Richmond cops accused of ‘tubing’ security guard

2012-01-20 00:00

ALLEGATIONS of intimidation and assault have been levelled against the Richmond police after an early morning raid on Wednesday morning left a security guard severely beaten.

Mzothule Shange, who works for a security company, was on guard duty when four police vehicles arrived and detained him over an illegal firearm charge.

“They then went with me to my girlfriend’s house and after carrying out a comprehensive search, did not find what they were looking for,” said Shange.

Police then went to his house where they forcefully entered the property and again carried out another search where they didn’t find a firearm. Shange lives on the property of a well-known elderly Richmond resident with a number of other people who work for the property owner.

These people asked the police, who are known to them, why he was being detained.

Shange’s employer, who asked not to be named, told The Witness that events then took an ugly turn.

After the two unproductive searches, the police took Shange into the Inhlazuka Forest where they allegedly severely assaulted him and intimidated him, tactics similar to those used during apartheid days, said the employer.
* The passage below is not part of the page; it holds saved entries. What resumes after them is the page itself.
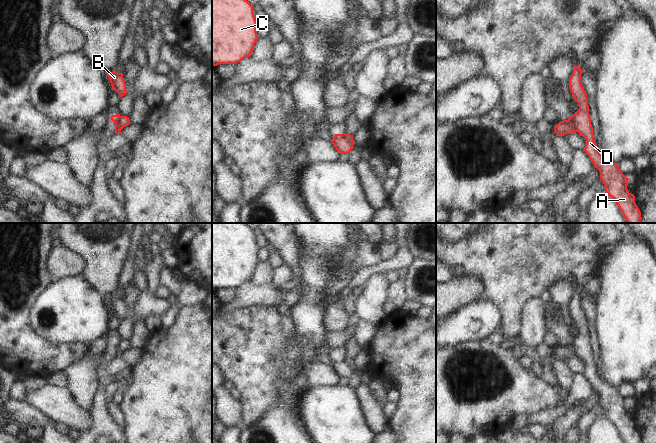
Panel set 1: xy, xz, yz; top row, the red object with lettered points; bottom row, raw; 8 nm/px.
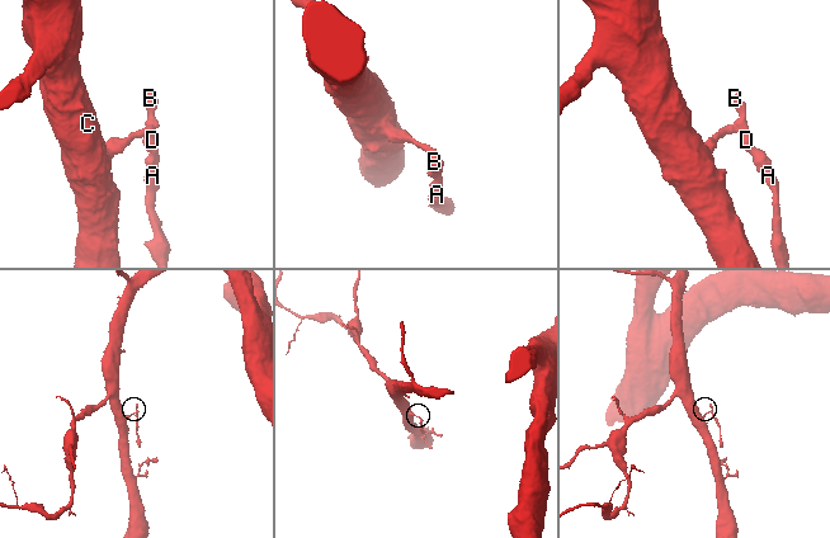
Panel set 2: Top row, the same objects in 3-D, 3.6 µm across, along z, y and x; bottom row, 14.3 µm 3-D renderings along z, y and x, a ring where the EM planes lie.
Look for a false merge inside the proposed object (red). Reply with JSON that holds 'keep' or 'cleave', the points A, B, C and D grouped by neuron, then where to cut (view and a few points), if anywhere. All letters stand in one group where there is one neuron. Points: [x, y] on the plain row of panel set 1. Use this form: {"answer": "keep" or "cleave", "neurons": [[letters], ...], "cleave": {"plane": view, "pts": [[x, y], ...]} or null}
{"answer": "cleave", "neurons": [["A", "B", "D"], ["C"]], "cleave": {"plane": "yz", "pts": [[571, 340], [576, 355]]}}

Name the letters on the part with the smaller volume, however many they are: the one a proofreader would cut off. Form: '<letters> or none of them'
A, B, D

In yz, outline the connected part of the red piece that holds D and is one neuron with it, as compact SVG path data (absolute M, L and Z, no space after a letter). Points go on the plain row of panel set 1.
M579 290L573 291L573 297L569 303L569 312L579 333L572 341L575 346L575 354L586 364L584 375L589 380L594 391L600 396L600 403L605 410L605 417L612 421L625 443L641 443L641 436L635 427L635 420L628 413L627 402L618 388L606 383L597 371L594 364L593 351L589 338L588 321L581 308L583 295Z

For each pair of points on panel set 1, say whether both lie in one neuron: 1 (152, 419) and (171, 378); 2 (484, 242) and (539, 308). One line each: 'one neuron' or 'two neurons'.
1: one neuron
2: two neurons

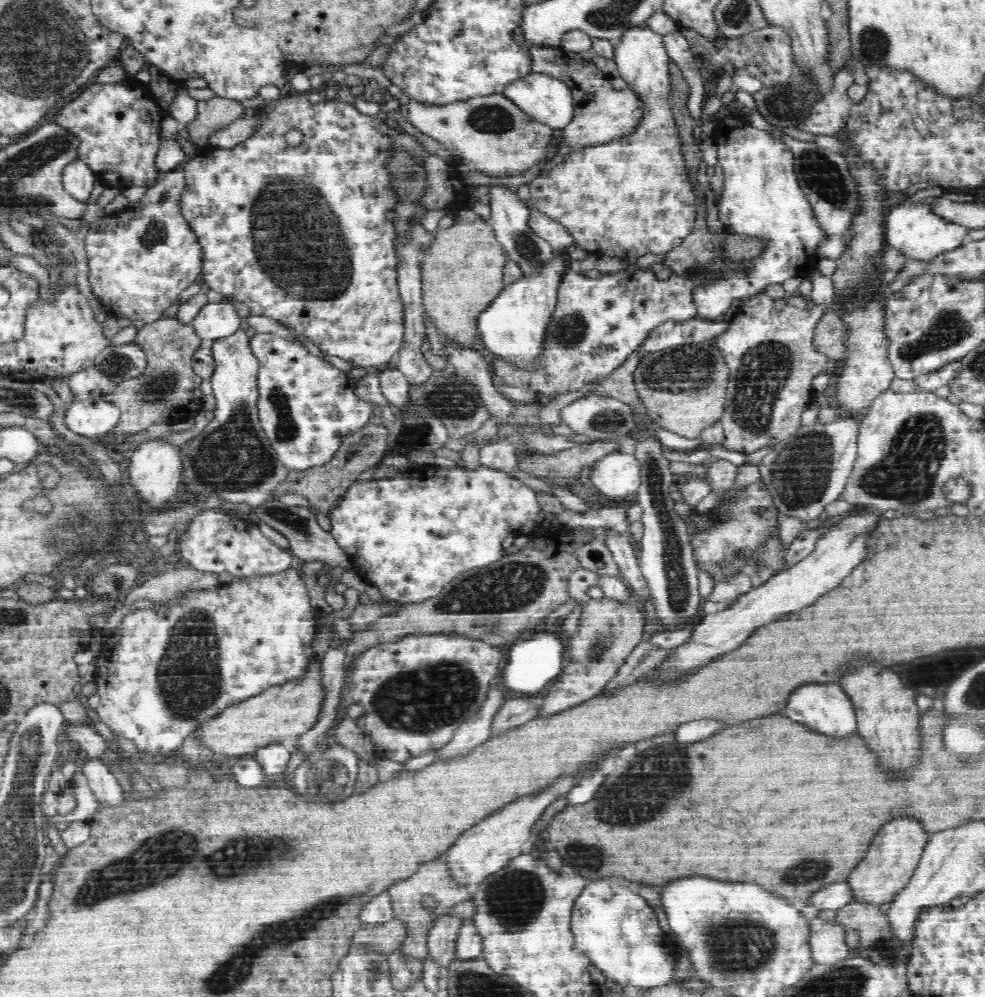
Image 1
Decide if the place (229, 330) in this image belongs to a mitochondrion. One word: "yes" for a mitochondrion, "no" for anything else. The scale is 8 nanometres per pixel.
no

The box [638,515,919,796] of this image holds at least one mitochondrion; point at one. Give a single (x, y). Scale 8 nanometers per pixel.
(761, 564)

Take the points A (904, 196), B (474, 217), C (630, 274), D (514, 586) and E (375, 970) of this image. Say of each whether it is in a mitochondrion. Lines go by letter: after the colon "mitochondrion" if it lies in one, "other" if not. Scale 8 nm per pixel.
A: other
B: other
C: other
D: mitochondrion
E: mitochondrion

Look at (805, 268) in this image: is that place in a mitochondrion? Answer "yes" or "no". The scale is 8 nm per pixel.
no

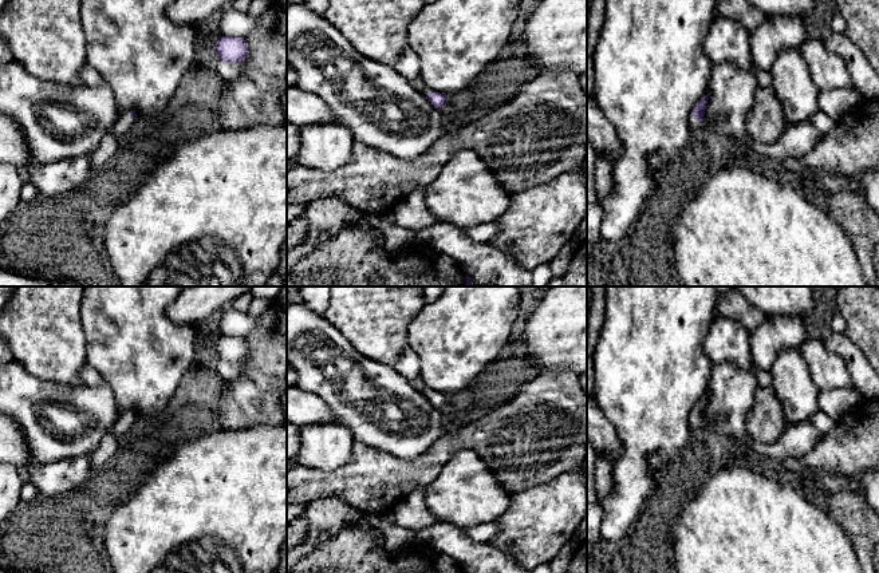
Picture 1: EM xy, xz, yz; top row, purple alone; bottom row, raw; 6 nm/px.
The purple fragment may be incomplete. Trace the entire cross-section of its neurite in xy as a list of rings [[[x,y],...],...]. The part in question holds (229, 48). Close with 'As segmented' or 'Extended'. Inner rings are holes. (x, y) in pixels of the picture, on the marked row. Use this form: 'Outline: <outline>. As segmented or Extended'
Outline: [[[220,36],[213,48],[218,59],[228,63],[241,63],[249,54],[244,37],[239,36]]]. As segmented

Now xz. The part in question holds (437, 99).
Outline: [[[421,76],[415,78],[414,80],[411,80],[411,86],[414,90],[417,90],[418,92],[421,92],[422,95],[426,96],[426,99],[435,107],[435,108],[441,108],[445,103],[446,95],[440,94],[434,90],[429,90],[425,83],[422,82]]]. Extended

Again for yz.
Outline: [[[709,95],[702,98],[694,106],[694,108],[693,108],[693,111],[689,116],[689,129],[690,129],[690,131],[698,129],[702,125],[707,99],[709,99]]]. Extended

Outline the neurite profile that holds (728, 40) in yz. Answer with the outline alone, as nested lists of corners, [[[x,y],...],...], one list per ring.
[[[714,16],[703,40],[703,52],[712,64],[733,63],[740,68],[750,68],[750,33],[736,20]]]

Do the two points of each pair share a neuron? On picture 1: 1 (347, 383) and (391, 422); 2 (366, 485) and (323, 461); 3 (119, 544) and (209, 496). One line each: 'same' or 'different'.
1: same
2: different
3: same

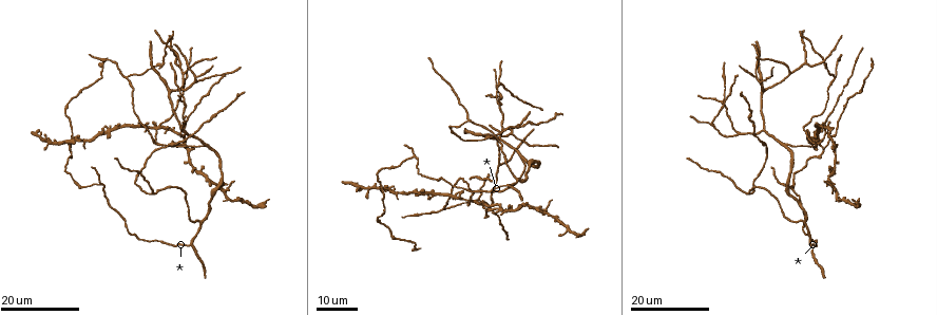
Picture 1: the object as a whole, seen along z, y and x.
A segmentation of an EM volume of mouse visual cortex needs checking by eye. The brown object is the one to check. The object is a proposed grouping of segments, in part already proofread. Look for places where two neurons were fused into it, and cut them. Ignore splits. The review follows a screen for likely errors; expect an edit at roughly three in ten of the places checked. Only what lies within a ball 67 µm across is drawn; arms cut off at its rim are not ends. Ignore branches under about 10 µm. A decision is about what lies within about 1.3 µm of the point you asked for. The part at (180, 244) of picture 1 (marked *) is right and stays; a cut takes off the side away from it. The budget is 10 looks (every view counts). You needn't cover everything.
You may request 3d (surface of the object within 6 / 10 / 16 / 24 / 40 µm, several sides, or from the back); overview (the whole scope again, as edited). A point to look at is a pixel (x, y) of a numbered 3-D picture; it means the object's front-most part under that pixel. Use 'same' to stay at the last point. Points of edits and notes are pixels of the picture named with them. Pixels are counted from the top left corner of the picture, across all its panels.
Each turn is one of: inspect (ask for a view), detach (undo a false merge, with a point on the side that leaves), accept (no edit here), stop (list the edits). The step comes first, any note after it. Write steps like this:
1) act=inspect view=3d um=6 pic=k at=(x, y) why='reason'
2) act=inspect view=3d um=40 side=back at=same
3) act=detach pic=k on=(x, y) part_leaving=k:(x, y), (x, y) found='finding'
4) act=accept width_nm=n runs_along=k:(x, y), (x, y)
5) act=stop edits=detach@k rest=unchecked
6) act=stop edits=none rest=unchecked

act=inspect view=3d um=16 pic=1 at=(522, 161)

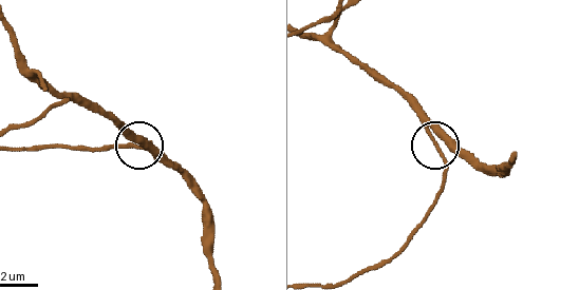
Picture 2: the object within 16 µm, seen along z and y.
act=inspect view=3d um=6 pic=2 at=(436, 148)

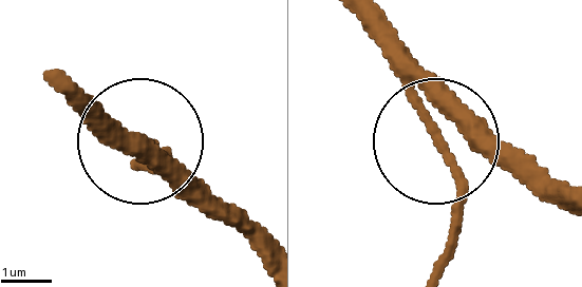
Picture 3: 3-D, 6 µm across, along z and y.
act=accept runs_along=3:(563, 191), (525, 187), (440, 136), (378, 43) found='all the same neuron'

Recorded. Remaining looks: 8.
act=inspect view=3d um=24 pic=1 at=(512, 135) why='three arms meet'

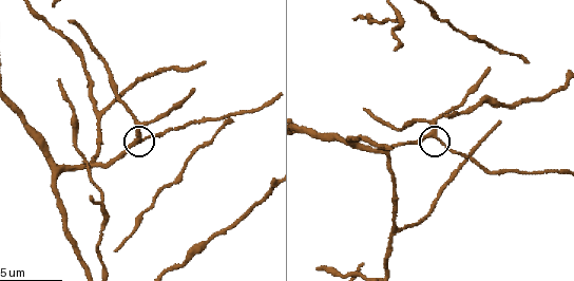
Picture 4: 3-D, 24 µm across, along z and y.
act=inspect view=3d um=10 pic=4 at=(141, 141)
“From what he told me they did to him, it was clear that the police used an intimidation technique called tubing on Shange.

“This is when you take a device and put it over the victims head to suffocate them.

“Just before the victim passes out they stop the process and continue questioning him.

“We thought this type of intimidation by the law died 18 years ago, yet it is still happening today,” said the employer.

After the forest assault, Shange took the police to his parents’ home under duress, where again they searched the house and did not find the firearm in question.

“After that they took him back to the forest where the assault continued. They used the tubing tactic on him again and then gave him a firearm, told him to run and threatened to shoot him if he didn’t give them the information they wanted. He refused to do this,” said the employer.

Shange was returned to his guard post at about 9 am where his employer took him to the hospital.

He added that when they went to the Richmond Police station to open a case, the officers were unhelpful and initially refused to open a case, verbally abusing the employer.

“It was only after we lodged a complaint at the Independent Complaints Directorate [ICD] that Richmond police were helpful.

“After an officer from ICD phoned the station, they opened a case,” said Du Plessis. Police spokesperson Lieutenant Joey Jeevan said the matter was under investigation.

“The SAPS in Richmond is investigating a case of common assault.

“These are serious allegations against members of the South African Police Services and will have to be substantiated and thoroughly investigated.

“On completion of the investigation the members responsible will be charged both criminally and departmentally,” said Jeevan.